* _Le tue istruzioni_
Modifica il brano del testo sul processo Perseo che va da "Nel processo ordinario" a "stradali mai accaduti.", scrivendo "frodi" al posto di "truffe".

Nel processo ordinario gli imputati sono 23 e saranno giudicati dal collegio composto da Carlo Fontanazza presidente, Francesco Aragona e Tania Monetti a latere, a conclusione delle 42 udienze fissate dai giudici, che termineranno a fine marzo del prossimo anno.
“Perseo” è un processo che nasce soprattutto dalle dichiarazioni dei collaboratori di giustizia che hanno svelato agli investigatori il fulcro degli affari della cosca Giampà: e cioè lo spaccio di droghe e le estorsioni agli imprenditori della città. Ma il clan organizzava anche numerose truffe alla compagnie assicurative denunciando incidenti stradali mai accaduti.

* _Record forniti_
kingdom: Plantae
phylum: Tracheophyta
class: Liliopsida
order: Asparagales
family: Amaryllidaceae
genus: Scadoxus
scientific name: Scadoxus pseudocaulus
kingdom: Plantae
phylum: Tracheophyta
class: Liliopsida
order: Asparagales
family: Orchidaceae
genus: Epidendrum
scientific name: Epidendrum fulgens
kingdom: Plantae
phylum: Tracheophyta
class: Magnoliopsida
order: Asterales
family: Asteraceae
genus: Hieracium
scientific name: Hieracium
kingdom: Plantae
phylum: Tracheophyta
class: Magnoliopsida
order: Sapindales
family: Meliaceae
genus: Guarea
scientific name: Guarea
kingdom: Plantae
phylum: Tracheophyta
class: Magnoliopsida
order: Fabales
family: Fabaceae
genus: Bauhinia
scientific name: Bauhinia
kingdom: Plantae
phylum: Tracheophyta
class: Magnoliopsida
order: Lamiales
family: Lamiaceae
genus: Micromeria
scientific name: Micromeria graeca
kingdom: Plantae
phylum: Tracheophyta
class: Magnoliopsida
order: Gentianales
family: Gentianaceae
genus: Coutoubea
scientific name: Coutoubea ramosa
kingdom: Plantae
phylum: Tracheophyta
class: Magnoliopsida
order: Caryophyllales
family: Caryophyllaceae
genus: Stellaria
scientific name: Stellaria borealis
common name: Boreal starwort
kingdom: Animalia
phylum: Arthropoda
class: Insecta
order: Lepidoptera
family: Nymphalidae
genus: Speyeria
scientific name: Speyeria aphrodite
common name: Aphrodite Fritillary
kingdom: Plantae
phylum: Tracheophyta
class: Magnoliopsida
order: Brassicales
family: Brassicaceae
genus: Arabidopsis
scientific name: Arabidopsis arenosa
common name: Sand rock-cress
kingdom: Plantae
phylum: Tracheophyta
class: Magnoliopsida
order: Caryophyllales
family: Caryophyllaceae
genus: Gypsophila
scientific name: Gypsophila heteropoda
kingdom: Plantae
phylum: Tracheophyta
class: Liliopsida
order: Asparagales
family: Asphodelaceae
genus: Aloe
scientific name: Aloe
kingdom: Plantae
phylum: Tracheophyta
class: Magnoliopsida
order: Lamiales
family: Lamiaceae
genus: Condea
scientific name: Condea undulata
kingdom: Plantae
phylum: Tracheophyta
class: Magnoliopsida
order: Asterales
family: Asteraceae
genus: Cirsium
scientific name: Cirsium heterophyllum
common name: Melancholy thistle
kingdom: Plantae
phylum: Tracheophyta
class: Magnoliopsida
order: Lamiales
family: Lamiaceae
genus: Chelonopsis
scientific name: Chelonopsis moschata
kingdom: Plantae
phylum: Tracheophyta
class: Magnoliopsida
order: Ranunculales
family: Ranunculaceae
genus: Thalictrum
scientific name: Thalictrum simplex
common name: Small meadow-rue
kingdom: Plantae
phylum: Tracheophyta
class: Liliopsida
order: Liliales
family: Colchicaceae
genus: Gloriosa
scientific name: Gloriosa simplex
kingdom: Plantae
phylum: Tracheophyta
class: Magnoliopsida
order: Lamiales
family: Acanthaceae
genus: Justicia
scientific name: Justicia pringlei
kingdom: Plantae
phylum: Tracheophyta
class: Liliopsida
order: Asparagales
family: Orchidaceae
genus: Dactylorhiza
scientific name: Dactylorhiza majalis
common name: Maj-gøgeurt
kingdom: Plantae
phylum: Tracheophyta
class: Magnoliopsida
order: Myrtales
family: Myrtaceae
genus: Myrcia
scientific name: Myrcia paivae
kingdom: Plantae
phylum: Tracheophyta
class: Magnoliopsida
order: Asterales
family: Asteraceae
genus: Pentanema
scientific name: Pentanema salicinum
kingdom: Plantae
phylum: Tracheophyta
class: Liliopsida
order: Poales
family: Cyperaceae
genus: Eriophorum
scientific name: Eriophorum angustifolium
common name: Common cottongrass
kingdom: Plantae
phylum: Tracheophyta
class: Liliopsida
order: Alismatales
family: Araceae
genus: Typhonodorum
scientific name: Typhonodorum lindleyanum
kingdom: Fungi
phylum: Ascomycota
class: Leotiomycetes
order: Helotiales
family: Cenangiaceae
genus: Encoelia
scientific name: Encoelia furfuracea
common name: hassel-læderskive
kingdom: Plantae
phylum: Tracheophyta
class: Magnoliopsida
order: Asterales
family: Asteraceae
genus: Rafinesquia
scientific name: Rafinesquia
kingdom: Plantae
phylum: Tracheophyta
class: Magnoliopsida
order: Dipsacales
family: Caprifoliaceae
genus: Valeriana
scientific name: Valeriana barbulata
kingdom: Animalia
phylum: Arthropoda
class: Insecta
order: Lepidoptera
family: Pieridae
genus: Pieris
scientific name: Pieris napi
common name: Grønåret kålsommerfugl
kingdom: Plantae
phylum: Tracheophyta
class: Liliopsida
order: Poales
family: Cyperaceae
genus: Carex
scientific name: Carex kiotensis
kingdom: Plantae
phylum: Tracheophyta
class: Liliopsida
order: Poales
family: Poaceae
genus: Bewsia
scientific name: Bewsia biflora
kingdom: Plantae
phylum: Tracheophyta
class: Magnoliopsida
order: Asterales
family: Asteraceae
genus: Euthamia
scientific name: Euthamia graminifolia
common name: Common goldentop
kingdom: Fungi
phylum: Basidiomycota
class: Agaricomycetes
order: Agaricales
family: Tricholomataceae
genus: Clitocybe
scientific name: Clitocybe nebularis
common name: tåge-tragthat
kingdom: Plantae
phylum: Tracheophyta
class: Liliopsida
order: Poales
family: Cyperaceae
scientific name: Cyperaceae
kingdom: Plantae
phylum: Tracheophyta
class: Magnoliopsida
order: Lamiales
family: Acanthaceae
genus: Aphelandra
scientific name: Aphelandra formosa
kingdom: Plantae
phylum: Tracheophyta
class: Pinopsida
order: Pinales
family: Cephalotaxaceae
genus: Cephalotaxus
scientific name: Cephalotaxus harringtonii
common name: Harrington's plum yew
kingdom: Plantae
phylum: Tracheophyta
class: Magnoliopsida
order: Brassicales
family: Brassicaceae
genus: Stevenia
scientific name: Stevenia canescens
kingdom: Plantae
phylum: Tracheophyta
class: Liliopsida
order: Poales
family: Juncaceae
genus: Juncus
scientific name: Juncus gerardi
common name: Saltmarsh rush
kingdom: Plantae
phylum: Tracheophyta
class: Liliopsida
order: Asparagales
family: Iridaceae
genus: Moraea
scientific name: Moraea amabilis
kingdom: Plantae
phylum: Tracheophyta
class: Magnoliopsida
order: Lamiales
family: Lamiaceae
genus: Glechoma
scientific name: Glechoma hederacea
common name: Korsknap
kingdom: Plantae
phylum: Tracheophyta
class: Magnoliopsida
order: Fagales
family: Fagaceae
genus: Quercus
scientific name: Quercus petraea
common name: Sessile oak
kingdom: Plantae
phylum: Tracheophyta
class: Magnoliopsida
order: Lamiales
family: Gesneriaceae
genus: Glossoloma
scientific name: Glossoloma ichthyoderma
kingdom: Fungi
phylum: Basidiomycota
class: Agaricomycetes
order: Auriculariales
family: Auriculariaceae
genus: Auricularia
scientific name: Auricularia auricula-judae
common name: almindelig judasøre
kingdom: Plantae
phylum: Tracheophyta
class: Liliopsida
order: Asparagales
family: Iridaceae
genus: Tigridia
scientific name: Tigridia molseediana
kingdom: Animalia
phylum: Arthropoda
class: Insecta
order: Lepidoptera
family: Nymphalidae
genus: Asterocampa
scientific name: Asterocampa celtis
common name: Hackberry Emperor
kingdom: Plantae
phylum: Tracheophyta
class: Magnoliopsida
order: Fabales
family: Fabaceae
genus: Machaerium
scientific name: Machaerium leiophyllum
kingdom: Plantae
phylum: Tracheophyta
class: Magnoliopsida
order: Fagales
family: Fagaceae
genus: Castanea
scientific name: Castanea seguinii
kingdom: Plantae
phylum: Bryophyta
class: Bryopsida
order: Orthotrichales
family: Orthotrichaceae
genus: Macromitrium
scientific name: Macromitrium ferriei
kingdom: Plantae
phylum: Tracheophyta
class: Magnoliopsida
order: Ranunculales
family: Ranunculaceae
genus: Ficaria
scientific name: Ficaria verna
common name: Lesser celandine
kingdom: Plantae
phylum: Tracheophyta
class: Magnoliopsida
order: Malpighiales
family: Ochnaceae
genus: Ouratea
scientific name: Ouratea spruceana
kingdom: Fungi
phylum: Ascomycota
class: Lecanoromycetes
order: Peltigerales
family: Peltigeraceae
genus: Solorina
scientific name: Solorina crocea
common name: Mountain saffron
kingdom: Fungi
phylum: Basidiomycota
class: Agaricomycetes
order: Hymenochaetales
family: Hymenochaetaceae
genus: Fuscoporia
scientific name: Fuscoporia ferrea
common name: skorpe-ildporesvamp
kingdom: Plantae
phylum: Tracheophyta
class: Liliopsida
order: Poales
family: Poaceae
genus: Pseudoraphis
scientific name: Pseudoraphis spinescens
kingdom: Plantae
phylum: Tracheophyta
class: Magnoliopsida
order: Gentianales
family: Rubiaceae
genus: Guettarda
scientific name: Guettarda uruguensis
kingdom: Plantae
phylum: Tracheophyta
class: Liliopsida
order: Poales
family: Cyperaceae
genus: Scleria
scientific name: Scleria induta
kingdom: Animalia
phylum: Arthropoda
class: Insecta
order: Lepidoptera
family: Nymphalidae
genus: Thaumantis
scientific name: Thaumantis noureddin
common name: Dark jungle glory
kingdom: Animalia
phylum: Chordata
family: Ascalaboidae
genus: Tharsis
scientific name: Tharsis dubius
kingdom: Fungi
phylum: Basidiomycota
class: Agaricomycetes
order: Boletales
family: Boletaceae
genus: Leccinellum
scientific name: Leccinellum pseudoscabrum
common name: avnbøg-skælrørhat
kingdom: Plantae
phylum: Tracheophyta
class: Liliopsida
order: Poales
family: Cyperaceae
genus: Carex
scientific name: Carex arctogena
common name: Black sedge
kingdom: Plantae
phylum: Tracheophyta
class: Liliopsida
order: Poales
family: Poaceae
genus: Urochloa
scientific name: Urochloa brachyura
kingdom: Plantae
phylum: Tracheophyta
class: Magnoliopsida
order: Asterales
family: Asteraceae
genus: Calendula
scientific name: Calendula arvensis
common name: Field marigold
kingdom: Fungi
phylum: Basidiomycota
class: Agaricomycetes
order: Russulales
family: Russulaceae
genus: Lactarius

* _Soluzione_
Nel processo ordinario gli imputati sono 23 e saranno giudicati dal collegio composto da Carlo Fontanazza presidente, Francesco Aragona e Tania Monetti a latere, a conclusione delle 42 udienze fissate dai giudici, che termineranno a fine marzo del prossimo anno.
“Perseo” è un processo che nasce soprattutto dalle dichiarazioni dei collaboratori di giustizia che hanno svelato agli investigatori il fulcro degli affari della cosca Giampà: e cioè lo spaccio di droghe e le estorsioni agli imprenditori della città. Ma il clan organizzava anche numerose frodi alla compagnie assicurative denunciando incidenti stradali mai accaduti.